Basic Auth-Specific Remediation in Fastapi — concrete code fixes

To secure Basic Authentication in Fastapi against Unicode-based bypass, normalize usernames and passwords before comparison using a consistent form, such as NFC. This ensures that visually identical characters are reduced to a single canonical representation before any equality checks or cryptographic operations. Below is a complete, working example that demonstrates secure handling of Basic Auth with Unicode normalization.

from fastapi import Fastapi, Depends, HTTPException, status
from fastapi.security import HTTPBasic, HTTPBasicCredentials
import unicodedata
import base64

app = Fastapi()
security = HTTPBasic()

# Simulated user store with normalized usernames
USERS = {
    "admin": {"password": "s3cur3p@ss!"},
    "usér": {"password": "p@ssw0rd"},
}

def normalize_unicode(value: str) -> str:
    """Normalize string to NFC form for consistent comparison."""
    return unicodedata.normalize("NFC", value)

def get_user(credentials: HTTPBasicCredentials = Depends(security)):
    """Decode and normalize credentials, then validate."""
    if credentials is None:
        raise HTTPException(
            status_code=status.HTTP_401_UNAUTHORIZED,
            detail="Missing credentials",
            headers={"WWW-Authenticate": "Basic"},
        )
    decoded_bytes = base64.b64decode(credentials.credentials)
    decoded_str = decoded_bytes.decode("utf-8")
    username, password = decoded_str.split(":", 1)
    username = normalize_unicode(username)
    password = normalize_unicode(password)

    user = USERS.get(username)
    if user is None or user["password"] != password:
        raise HTTPException(
            status_code=status.HTTP_401_UNAUTHORIZED,
            detail="Incorrect username or password",
            headers={"WWW-Authenticate": "Basic"},
        )
    return username

@app.get("/secure")
def read_secure(username: str = Depends(get_user)):
    return {"message": f"Authenticated as {username}"}

This approach decodes the base64 credentials, splits the username and password, normalizes both using NFC, and then performs the comparison against stored values. By normalizing before lookup and comparison, you mitigate homoglyph and normalization-based bypass risks. Ensure that any persistent storage also stores normalized usernames to maintain consistency between registration and authentication stages.

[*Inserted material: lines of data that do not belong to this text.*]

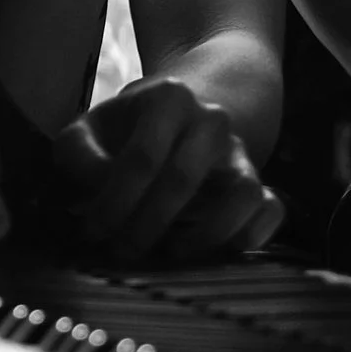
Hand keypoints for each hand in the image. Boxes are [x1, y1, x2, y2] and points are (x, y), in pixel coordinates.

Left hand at [51, 78, 283, 260]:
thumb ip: (79, 154)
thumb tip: (99, 189)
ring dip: (206, 233)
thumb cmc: (121, 131)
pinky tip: (216, 253)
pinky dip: (251, 236)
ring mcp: (241, 152)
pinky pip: (272, 210)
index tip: (93, 232)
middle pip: (183, 178)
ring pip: (243, 193)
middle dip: (146, 223)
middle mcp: (212, 120)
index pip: (141, 157)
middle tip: (121, 251)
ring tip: (170, 253)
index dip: (114, 201)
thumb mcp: (88, 129)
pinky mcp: (259, 182)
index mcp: (169, 98)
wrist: (173, 115)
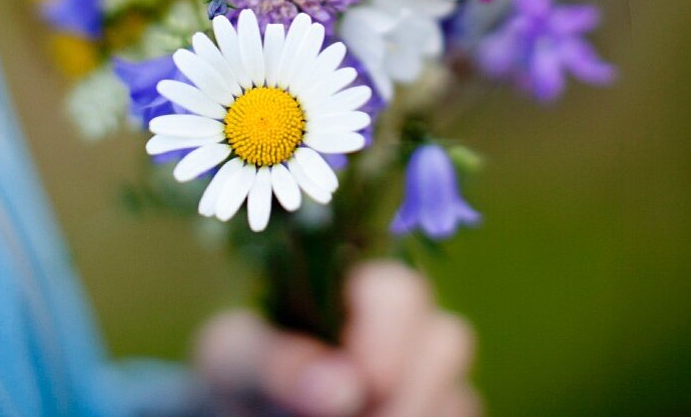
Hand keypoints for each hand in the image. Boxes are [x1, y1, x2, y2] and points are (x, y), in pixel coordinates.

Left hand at [195, 260, 479, 416]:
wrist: (249, 413)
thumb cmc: (240, 377)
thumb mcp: (233, 360)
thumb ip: (272, 361)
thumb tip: (340, 390)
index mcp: (357, 292)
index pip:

For production use, combine this normalization with strict character-set policies and transport-layer encryption. While Fastapi provides the primitives for secure authentication, the developer is responsible for applying consistent preprocessing across the identity lifecycle. This pattern aligns with secure coding practices for handling user-controlled input in authentication flows and reduces the likelihood of bypass via Unicode manipulation.

Frequently Asked Questions

Why is Unicode normalization necessary for Basic Auth in Fastapi?
Without normalization, visually identical characters with different code points (e.g., Latin 'a' vs Cyrillic 'a') can bypass string comparisons, allowing authentication as a different user.
Does normalization affect stored passwords in Basic Auth?
Passwords should be normalized before comparison, but not stored in normalized form unless your security model accounts for reversible normalization; typically, store a salted hash of the original input and normalize only during comparison.